Just one comment...trash the wooden spoon and get a plastic or stainless steel spoon.
Wood will harbor all kinds of nasty stuff.
 
Is it possible that it can bubble so much that it overflows the bucket overnight? I'm scared that it can make a mess
 
That looks exactly as it should, nice and foamy.

No, typically it is going to foam up quite a bit after stirring. It will then subside a little. It appears you have plenty of room in those buckets.
 
Someone told me they were worried that I will have methyl alcohol and not ethyl alcohol... They told me that if I get methyl alcohol people can go blind?!?!
Can someone explain?!
 
Someone told me they were worried that I will have methyl alcohol and not ethyl alcohol... They told me that if I get methyl alcohol people can go blind?!?!
Can someone explain?!

There is no danger of your getting dangerous levels of methyl alcohol from fermenting juice.
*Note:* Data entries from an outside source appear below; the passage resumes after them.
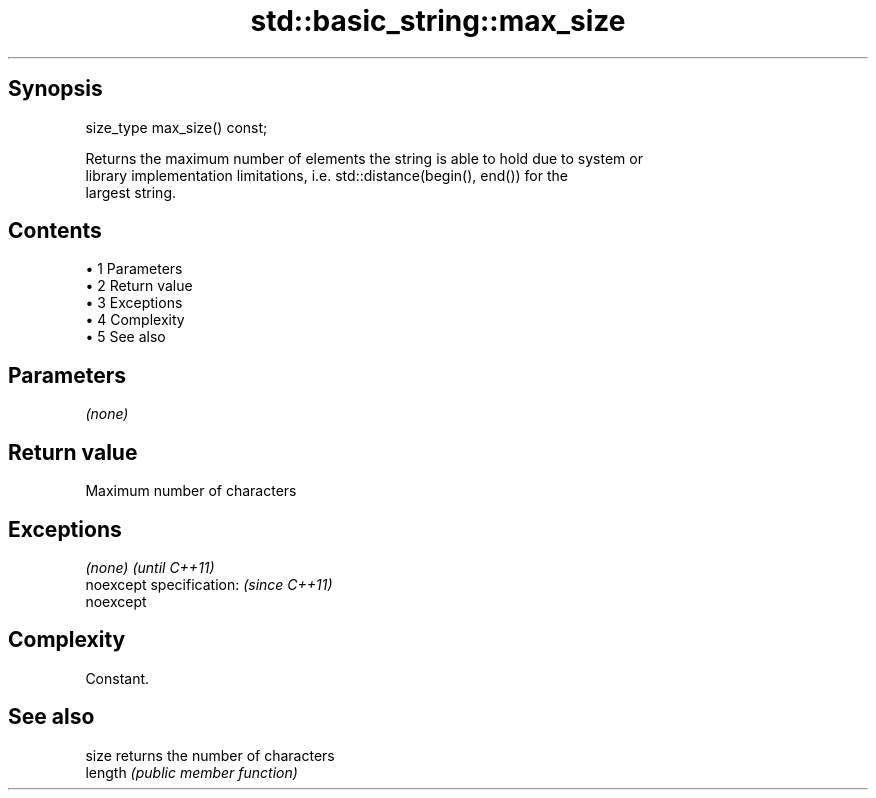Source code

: .TH std::basic_string::max_size 3 "Apr 19 2014" "1.0.0" "C++ Standard Libary"
.SH Synopsis
   size_type max_size() const;

   Returns the maximum number of elements the string is able to hold due to system or
   library implementation limitations, i.e. std::distance(begin(), end()) for the
   largest string.

.SH Contents

     • 1 Parameters
     • 2 Return value
     • 3 Exceptions
     • 4 Complexity
     • 5 See also

.SH Parameters

   \fI(none)\fP

.SH Return value

   Maximum number of characters

.SH Exceptions

   \fI(none)\fP                  \fI(until C++11)\fP
   noexcept specification: \fI(since C++11)\fP
   noexcept

.SH Complexity

   Constant.

.SH See also

   size   returns the number of characters
   length \fI(public member function)\fP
It is possible for very small amounts to be produced in fermentation, but that is not a danger. The only time you could run into danger is if you then try to concentrate by distillation.
 
Distillation is an illegal (for a regular person) process involving a still. Think "moonshine," or liquor. I should say that we are NOT allowed to discuss distillation on this forum at all. I think it is okay to reference it in the way that I have, that is, only to note that you should not do it, but the mods will have the last word.

In short, do not worry about methanol.